== Prompt 1 ==
Return the part of the post about feeling Shekhinah between "Image credit Djembe" and "waiting for something.", inclusive.
== Prompt 2 ==
In the post about feeling Shekhinah, what did the writer's husband suggest they take an extended break from?

##### Selected extract #####

Feeling Shekhinah

Feeling Shekhinah June 2, 2015

Last night I had a big fight with my husband. We’ve been fighting a lot in the almost 3 years since we had a child; the isolation and pressure of the nuclear family encourages every married co-parent to be their worst self. I’m tired. The house is always a mess. I hate trying to fit my writing and my witchcraft and my other interests around 14-hour days of job and childcare. At one point, when we were talking about time-wasting, my husband said, “Maybe we should take an extended break from–” I held my breath. “social media,” he finished. I burst into tears. I was certain he was going to say “each other.”

I went to bed feeling like an absolute mess. I managed to do my nightly practice: I lit the candle on my Morrigan shrine and the incense on my working altar, I did my tarot reading, I said the Shema. I practiced my frame drum under the almost-full moon. I told myself that this was all worth doing even if I felt nothing magical inside.

But this morning, something interesting happened.

Description: a small wooden djembe.
Image credit Djembe Art (via Wikipedia)

I’ve had my djembe in the bedroom closet for the past few weeks–long story–but my husband needed to make space for a suitcase, so I told him he could take it out. I needed to start practicing again anyway. This morning, I got out of the shower and took my towel off in the bedroom to get dressed, same as always. But I was suddenly struck (get it??) by the sight of the djembe in the corner. I had one of those moments of sharpened reality: the goblet shape of the drum and the human shape of me, the two of us facing each other, waiting for something.

I acknowledged the moment and went downstairs to make breakfast for my daughter. As she ate, I took a moment to finally wash a teacup so long-neglected that it had gotten moldy inside. When I put down the bottle of dish soap, one perfect bubble came out of the top and began to float around. It was small enough to be stable, but large enough that I could see the globules of soap swirling around on its surface. It looked like a perfect little planet drifting in space.

I’m fully aware of the dangers of calling a toddler’s attention to something tiny and delicate, but after a few minutes of admiring it, I couldn’t help but show it to her. Predictably, her very first reaction was that she wanted to pop it. Even so, I obeyed a sudden instinct and wafted it over to where she was sitting by waving my hands around it. When she reached her hand out to do the deed, the bubble suddenly drifted up out of her reach. “I wanna pop it!” she complained. “It might not want to be popped,” I replied. She didn’t seem to buy that, but she nevertheless sat back to watch it float. I told her about how we’re so tiny the earth looks flat to us, but it’s actually round, like the bubble.

Then the bubble did an amazing thing: it floated up into the chandelier hanging above our table and weaved between the branches before coming out again. My daughter and I laughed in delight. “That was amazing!” I said. “It went in the lamp!” she added, the toddler version of “Holy shit, did you fucking see that!?”

##### Listed records #####

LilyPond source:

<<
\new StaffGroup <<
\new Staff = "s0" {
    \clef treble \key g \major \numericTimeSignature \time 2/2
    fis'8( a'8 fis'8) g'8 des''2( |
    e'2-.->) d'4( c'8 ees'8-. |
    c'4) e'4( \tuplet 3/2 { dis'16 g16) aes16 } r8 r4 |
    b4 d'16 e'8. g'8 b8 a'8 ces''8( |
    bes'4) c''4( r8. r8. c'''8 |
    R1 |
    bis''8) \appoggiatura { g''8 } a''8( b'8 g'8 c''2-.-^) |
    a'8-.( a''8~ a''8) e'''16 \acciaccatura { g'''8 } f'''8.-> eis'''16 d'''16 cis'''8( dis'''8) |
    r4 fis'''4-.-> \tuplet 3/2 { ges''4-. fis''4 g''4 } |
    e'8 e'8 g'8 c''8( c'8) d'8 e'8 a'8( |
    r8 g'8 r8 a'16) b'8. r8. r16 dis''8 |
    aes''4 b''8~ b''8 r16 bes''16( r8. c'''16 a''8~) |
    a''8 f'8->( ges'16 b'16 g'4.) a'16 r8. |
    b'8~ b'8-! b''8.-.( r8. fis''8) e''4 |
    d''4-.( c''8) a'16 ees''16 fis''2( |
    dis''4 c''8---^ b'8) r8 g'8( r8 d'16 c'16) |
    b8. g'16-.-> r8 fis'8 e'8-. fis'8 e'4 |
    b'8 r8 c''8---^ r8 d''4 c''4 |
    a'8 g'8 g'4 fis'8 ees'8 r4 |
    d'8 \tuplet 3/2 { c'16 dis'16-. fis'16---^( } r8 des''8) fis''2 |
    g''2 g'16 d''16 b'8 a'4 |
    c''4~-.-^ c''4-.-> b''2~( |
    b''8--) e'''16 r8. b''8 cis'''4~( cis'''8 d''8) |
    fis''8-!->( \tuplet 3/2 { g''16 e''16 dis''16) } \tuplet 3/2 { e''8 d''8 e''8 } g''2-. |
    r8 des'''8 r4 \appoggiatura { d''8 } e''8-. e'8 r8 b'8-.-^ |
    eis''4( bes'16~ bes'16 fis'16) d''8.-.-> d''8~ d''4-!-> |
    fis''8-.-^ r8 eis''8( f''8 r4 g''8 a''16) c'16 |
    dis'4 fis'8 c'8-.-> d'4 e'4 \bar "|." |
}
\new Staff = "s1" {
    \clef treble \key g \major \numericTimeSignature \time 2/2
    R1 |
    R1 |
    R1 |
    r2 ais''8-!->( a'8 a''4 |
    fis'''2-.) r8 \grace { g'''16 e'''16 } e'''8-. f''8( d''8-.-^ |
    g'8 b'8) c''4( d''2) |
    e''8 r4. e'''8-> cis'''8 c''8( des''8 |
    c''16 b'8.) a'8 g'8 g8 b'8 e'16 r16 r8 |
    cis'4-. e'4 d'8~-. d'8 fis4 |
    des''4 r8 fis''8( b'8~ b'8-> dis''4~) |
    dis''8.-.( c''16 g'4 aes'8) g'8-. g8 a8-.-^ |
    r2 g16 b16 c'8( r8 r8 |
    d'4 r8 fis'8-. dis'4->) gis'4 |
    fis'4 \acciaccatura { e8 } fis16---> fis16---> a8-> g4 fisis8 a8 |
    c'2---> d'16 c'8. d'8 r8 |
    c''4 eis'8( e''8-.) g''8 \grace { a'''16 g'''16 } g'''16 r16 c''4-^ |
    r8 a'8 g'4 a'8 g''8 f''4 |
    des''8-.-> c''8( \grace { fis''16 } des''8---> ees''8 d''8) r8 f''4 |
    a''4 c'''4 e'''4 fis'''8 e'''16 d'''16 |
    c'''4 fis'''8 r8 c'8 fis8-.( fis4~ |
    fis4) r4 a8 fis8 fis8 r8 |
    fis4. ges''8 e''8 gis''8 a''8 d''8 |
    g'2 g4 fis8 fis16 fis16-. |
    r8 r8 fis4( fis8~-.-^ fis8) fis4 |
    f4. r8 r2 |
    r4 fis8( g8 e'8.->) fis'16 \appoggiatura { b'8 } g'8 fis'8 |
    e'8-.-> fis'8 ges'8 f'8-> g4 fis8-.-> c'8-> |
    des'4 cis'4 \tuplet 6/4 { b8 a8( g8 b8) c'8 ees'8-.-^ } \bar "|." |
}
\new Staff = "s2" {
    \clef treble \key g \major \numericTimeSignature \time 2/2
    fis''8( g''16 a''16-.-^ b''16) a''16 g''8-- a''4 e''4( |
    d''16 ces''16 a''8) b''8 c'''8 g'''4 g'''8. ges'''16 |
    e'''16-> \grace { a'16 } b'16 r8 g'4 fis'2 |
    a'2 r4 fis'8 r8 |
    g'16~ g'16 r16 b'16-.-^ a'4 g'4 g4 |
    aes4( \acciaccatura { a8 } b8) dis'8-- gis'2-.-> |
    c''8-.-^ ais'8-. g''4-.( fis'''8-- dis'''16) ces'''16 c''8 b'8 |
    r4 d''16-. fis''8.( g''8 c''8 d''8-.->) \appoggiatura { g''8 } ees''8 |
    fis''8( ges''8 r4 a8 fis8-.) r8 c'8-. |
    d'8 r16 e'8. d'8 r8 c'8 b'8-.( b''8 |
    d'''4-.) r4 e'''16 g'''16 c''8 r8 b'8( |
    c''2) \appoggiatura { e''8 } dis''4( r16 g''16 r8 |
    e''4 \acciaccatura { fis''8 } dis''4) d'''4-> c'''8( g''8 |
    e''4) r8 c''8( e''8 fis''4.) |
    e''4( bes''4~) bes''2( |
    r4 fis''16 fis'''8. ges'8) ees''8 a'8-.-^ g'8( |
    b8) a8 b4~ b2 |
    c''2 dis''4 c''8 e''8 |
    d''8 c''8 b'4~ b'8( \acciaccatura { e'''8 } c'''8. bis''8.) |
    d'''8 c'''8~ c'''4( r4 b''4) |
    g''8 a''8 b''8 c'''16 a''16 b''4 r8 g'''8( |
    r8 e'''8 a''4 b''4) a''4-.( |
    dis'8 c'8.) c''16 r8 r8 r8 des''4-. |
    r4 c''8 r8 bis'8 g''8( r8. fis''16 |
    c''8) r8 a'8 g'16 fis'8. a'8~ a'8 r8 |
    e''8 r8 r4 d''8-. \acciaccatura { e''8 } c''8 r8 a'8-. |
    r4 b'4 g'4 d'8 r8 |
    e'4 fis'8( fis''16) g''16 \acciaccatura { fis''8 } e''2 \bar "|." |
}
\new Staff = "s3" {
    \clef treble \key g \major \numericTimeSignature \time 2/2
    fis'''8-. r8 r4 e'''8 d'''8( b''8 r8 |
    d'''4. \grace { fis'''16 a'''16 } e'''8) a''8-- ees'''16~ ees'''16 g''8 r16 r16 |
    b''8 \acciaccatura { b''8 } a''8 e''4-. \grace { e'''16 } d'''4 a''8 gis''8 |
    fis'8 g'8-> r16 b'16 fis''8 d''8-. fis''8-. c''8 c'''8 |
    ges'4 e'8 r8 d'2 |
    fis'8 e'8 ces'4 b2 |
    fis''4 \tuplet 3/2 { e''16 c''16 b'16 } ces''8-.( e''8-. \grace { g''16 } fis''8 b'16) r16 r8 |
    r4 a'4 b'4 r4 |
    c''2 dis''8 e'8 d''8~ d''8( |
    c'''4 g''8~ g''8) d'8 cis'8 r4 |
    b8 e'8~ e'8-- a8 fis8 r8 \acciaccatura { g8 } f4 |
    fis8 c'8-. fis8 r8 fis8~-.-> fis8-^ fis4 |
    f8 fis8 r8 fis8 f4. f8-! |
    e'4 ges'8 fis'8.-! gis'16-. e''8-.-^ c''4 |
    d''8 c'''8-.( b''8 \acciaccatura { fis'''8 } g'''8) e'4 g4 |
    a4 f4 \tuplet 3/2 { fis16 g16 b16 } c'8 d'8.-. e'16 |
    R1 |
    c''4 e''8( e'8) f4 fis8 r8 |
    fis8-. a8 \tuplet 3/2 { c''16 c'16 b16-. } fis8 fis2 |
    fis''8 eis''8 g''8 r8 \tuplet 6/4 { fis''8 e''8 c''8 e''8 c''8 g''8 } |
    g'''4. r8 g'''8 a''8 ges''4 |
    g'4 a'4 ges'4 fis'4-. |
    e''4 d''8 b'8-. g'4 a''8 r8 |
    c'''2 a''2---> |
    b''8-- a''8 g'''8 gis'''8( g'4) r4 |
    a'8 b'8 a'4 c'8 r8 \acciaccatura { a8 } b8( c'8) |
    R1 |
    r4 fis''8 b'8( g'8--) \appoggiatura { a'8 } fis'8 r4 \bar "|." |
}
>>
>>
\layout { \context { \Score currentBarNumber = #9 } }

#####

== Task answer 1 ==
Image credit Djembe Art (via Wikipedia)

I’ve had my djembe in the bedroom closet for the past few weeks–long story–but my husband needed to make space for a suitcase, so I told him he could take it out. I needed to start practicing again anyway. This morning, I got out of the shower and took my towel off in the bedroom to get dressed, same as always. But I was suddenly struck (get it??) by the sight of the djembe in the corner. I had one of those moments of sharpened reality: the goblet shape of the drum and the human shape of me, the two of us facing each other, waiting for something.

== Task answer 2 ==
Social media.